== Estratto fornito
La sistemazione del problema di chi esercita la sovranità monetaria non può essere scissa dalla decisione di dare un nuovo assetto al sistema del credito che, a sua volta, richiede un nuovo modo di gestione del risparmio che serve per alimentarlo. Oggi questo compito è svolto in modo insoddisfacente con sbocchi drammatici, come quelli che hanno generato i derivati subprime credit che hanno portato al fallimento della Lehman nel 2008, con le conseguenze reali e finanziarie che hanno sconvolto anche l’Italia e snaturato le funzioni delle banche centrali di tutto il mondo. Le valutazioni del merito di credito, fondamento etico e pratico dell’attività bancaria, non hanno funzionato a dovere, ma oggi, come per il sistema dei pagamenti, esistono tecniche nuove messe a punto dall’Intelligenza Artificiale che generano algoritmi fintech sulla base di logiche matematiche, fisiche e biologiche applicate a big data, le grandi eterogenee raccolte di variabili che influenzano i comportamenti degli operatori. Le banche sono molto indietro su questa strada e preferiscono continuare a investire nel sistema dei pagamenti, da cui traggono grossi profitti diretti, facendo pagare i servizi, e indiretti, usando la moneta per concedere credito, esponendola ai rischi di quest’ultimo. Ritenere di poter governare questo sistema con regolamenti, lo rende costoso e inefficace, senza che l’obiettivo possa essere raggiunto. L’impegno delle autorità nella messa a punto del sistema regolatorio le distoglie dall’obiettivo di governare le criptovalute e la gestione del risparmio e del credito sulla base delle tecniche esistenti.
====
• _Obiettivo dell'esercizio_
Elenca tutti i tipi di logiche su cui, secondo il brano sul sistema del credito, si fondano gli algoritmi fintech.
== Dati di partenza
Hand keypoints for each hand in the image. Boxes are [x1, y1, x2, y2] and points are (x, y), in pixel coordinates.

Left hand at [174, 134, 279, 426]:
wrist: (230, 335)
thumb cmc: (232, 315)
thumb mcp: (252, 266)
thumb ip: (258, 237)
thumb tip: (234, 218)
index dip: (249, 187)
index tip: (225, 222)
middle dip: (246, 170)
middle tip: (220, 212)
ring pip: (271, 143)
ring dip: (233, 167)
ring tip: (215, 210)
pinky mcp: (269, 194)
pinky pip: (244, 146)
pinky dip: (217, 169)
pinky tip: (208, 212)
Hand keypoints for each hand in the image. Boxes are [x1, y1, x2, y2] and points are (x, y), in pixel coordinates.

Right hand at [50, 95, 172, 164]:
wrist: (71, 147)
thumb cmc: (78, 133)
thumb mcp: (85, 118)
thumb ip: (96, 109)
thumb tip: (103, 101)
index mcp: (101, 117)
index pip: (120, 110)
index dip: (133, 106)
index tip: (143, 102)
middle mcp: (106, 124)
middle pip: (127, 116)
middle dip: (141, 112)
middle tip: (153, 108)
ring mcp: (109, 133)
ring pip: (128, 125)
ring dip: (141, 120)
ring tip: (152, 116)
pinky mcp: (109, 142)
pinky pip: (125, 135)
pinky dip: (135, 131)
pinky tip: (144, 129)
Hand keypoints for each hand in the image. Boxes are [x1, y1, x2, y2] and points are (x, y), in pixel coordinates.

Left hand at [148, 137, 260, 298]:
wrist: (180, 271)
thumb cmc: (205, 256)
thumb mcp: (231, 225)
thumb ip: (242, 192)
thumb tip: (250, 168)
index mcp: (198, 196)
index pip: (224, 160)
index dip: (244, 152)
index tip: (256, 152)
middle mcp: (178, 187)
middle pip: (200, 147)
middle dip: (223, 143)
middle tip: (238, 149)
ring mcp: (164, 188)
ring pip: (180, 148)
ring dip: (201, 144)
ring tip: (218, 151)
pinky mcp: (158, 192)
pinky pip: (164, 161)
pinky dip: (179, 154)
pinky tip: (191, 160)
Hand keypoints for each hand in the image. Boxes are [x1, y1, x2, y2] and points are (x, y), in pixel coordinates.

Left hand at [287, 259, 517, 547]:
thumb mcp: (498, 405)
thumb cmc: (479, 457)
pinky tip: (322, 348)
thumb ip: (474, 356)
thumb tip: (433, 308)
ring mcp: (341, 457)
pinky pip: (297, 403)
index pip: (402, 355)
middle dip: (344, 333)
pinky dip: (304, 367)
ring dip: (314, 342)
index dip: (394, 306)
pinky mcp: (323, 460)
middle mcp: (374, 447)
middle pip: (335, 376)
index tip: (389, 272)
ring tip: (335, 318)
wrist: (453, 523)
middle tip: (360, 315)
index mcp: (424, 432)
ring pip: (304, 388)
====
• _Risultato del compito_
Logiche matematiche, fisiche e biologiche.